José Palacios estudió para ser contador en México pero cruzó la frontera a pie para encontrar trabajo. El trabajo le costó la vida. En una construcción en Fort Greene, su andamio se colapsó y cayó 13 pisos a su muerte.[I]Ángel Segovia, que nació en Ecuador, ganaba $90 al día en un trabajo en Bay Ridge y murió cuando un balcón ilegalmente construido se desplomó.[ii] Miguel Rodríguez, también de Ecuador, murió en Harlem. No había un capataz de carga presente en la construcción el día en que se cayó de cinco pisos desde una plataforma.[iii]

Nueva York tiene una ley designada para prevenir estos atroces incidentes. Se llama la ley de andamios, y exige a los desarrolladores y contratistas a proveer equipo de seguridad para construcciones de edificios altos. Pueden ser demandados, no únicamente multados, por violaciones.

Pero los desarrolladores y constructores, junto con las grandes empresas aseguradoras, están tratando de debilitar la ley. Están ejerciendo presión sobre la Legislatura para darles más responsabilidad a los trabajadores por la seguridad en el trabajo — a pesar de que son los constructores quienes escogen el equipo, determinan las normas y supervisan la obra.

¿Y quiénes son estos trabajadores? Más y más a menudo, son inmigrantes recientes. Toman trabajos peligrosos para darle de comer a sus familias y, sin el dominio del inglés ni la protección de sindicatos, no pueden darse el lujo de quejarse de las condiciones laborales. Lo peor de todo es que saben que una queja puede provocar represalias, a menudo con una llamada a las autoridades de inmigración. La mayoría no cuenta con un seguro de salud y no son elegibles para pagos por incapacidad.

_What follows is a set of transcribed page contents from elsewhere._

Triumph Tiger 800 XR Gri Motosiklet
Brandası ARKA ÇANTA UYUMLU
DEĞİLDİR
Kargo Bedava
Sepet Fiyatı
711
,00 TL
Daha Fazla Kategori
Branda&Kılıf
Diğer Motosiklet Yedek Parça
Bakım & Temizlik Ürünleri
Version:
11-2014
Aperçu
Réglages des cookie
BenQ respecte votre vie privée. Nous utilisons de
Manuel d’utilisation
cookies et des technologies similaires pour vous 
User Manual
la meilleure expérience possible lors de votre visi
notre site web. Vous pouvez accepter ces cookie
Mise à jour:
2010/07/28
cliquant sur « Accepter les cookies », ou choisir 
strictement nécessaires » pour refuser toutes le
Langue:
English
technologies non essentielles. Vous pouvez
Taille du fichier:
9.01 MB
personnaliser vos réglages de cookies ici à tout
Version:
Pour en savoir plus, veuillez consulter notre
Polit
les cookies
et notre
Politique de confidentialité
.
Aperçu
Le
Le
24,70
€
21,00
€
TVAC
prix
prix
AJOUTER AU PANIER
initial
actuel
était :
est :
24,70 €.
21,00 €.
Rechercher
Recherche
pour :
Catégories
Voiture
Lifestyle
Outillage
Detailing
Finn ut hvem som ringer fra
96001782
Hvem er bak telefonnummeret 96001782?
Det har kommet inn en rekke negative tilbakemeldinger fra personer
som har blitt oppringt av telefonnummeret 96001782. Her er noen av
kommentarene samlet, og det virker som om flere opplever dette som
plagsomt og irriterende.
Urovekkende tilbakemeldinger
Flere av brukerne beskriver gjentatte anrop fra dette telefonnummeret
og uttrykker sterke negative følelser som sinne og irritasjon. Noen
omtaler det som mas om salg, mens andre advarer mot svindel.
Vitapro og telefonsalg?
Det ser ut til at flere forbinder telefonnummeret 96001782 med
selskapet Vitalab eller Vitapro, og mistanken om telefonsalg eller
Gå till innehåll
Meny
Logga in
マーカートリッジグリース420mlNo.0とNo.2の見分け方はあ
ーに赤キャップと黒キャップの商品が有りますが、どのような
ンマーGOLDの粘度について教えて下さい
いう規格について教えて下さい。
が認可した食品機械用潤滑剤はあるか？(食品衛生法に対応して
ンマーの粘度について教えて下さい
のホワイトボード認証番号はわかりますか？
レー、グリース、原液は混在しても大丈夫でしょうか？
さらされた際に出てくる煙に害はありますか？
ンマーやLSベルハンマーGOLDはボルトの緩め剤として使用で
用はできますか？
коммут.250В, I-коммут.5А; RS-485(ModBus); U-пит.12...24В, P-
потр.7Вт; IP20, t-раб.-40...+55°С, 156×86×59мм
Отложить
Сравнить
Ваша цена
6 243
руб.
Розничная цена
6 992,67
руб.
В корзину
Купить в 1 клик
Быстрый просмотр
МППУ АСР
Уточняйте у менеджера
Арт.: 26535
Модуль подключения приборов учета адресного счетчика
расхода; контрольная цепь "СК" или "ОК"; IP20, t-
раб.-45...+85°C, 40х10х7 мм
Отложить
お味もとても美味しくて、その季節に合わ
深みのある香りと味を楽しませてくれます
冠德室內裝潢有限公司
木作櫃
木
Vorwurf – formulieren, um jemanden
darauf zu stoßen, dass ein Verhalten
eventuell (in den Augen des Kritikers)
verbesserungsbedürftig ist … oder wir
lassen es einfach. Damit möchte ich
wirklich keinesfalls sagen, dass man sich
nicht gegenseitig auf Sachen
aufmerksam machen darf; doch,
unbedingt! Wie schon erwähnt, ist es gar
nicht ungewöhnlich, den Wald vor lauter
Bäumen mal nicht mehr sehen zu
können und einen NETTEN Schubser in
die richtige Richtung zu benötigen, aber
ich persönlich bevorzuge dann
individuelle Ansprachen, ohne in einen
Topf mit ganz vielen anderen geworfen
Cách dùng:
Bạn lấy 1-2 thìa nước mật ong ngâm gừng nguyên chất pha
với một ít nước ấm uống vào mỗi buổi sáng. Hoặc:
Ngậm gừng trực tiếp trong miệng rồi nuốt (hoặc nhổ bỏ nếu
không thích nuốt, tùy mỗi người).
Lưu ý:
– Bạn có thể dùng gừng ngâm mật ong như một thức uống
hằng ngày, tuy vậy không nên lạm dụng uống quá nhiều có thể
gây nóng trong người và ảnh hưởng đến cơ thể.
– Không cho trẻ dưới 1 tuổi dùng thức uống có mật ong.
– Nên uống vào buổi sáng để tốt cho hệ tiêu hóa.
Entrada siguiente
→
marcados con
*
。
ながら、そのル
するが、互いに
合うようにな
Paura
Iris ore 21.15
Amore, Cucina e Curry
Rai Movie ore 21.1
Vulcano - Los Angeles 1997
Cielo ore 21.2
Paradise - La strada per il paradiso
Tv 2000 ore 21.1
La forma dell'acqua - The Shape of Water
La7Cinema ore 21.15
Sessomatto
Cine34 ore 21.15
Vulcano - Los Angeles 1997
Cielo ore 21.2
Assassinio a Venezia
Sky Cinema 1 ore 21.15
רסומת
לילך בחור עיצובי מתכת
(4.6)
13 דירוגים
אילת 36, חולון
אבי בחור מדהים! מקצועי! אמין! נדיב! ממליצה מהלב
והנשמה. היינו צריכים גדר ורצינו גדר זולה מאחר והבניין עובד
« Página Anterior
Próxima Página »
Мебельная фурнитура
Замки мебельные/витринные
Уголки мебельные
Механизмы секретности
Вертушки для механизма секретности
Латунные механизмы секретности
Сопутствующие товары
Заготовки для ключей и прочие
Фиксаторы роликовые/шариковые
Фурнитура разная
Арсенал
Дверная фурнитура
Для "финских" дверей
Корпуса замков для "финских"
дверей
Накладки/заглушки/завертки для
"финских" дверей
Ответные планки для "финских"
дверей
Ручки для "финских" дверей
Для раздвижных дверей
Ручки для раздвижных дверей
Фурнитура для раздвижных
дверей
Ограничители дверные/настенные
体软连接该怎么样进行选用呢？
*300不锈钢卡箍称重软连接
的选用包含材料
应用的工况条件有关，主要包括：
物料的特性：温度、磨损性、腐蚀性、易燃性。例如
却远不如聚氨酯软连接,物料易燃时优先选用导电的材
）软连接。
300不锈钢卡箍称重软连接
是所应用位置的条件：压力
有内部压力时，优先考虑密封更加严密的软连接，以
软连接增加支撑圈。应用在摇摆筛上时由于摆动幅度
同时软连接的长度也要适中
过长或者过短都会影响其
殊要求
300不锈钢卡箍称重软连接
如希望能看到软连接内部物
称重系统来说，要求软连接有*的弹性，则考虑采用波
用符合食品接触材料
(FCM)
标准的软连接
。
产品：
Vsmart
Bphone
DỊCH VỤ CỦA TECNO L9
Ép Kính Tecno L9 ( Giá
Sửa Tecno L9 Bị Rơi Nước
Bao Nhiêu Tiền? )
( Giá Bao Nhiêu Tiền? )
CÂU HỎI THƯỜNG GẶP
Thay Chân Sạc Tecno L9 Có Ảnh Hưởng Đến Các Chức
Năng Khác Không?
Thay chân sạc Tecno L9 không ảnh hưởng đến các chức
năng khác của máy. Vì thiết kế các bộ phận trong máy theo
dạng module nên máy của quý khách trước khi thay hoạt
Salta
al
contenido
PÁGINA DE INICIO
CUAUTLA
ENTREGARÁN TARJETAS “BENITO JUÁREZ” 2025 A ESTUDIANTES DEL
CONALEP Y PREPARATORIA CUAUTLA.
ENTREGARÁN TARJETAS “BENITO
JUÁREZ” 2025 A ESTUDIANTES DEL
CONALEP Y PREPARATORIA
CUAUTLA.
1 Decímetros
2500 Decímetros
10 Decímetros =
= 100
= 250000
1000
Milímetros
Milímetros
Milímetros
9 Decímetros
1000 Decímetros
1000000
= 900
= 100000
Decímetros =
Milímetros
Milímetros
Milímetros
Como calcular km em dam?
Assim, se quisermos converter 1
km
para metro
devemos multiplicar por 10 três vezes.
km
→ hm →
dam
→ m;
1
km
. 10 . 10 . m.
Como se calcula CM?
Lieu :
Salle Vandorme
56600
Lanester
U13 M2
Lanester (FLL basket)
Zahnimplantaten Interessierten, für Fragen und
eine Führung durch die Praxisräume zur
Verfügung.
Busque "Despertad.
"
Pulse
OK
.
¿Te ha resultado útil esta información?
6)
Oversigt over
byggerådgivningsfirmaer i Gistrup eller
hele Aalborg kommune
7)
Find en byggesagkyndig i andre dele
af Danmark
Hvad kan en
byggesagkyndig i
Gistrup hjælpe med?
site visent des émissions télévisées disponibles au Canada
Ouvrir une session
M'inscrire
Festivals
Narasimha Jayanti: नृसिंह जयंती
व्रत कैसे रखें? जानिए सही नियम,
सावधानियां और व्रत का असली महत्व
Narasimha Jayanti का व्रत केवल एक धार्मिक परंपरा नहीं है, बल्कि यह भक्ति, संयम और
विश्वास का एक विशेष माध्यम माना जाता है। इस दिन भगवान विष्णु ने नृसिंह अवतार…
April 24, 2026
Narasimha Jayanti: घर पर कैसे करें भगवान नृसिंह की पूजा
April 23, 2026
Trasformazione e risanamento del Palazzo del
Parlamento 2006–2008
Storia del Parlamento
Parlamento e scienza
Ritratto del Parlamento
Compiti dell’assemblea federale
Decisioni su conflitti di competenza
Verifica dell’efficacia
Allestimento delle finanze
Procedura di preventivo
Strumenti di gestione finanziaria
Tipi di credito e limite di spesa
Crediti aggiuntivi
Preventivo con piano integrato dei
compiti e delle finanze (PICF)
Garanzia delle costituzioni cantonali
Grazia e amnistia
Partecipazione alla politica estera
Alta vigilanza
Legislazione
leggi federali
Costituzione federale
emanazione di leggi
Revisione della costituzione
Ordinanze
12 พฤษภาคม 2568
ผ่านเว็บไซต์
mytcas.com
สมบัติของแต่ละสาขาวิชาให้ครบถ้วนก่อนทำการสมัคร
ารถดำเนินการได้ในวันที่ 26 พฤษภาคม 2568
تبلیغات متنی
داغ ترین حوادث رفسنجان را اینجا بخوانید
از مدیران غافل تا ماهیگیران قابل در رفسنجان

La industria clandestina de la construcción en la ciudad, controlada por los mismos contratistas siempre dispuestos a ahorrarse dinero en la seguridad y el entrenamiento, está más que deseosa de buscar trabajadores inmigrantes, casi siempre obreros no sindicalizados. Esta es la fuerza de trabajo que más necesita la ley de andamios, que no sólo permite demandas para recuperar daños de los empleadores sino, y quizás más importante, crea el incentivo para los constructores de proveer equipo seguro y entrenamiento para comenzar.

La comunidad latina paga un precio enorme por las construcciones baratas. Un estudio realizado por un consejo conjunto de comerciantes-trabajadores encontró que los latinos representaban el 62% de las fatalidades en el trabajo en la ciudad de Nueva York.[iv] En todo los Estados Unidos, las lesiones fatales de trabajo entre los trabajadores latinos aumentaron de 533 en 1992 a 923 en 2005. Mientras las muertes entre los latinos nacidos en los EUA aumentaron apenas un poco, aquellas entre los latinos nacidos en el extranjero aumentaron en un 132 por ciento.[v]

A medida que aumentan esas cifras, ahora es exactamente el peor momento para bajar las normas. Tenemos que conservar la ley de andamios. Con el tiempo, una nueva generación de trabajadores en la construcción podrá ejercer su oficio sin poner en peligro sus vidas.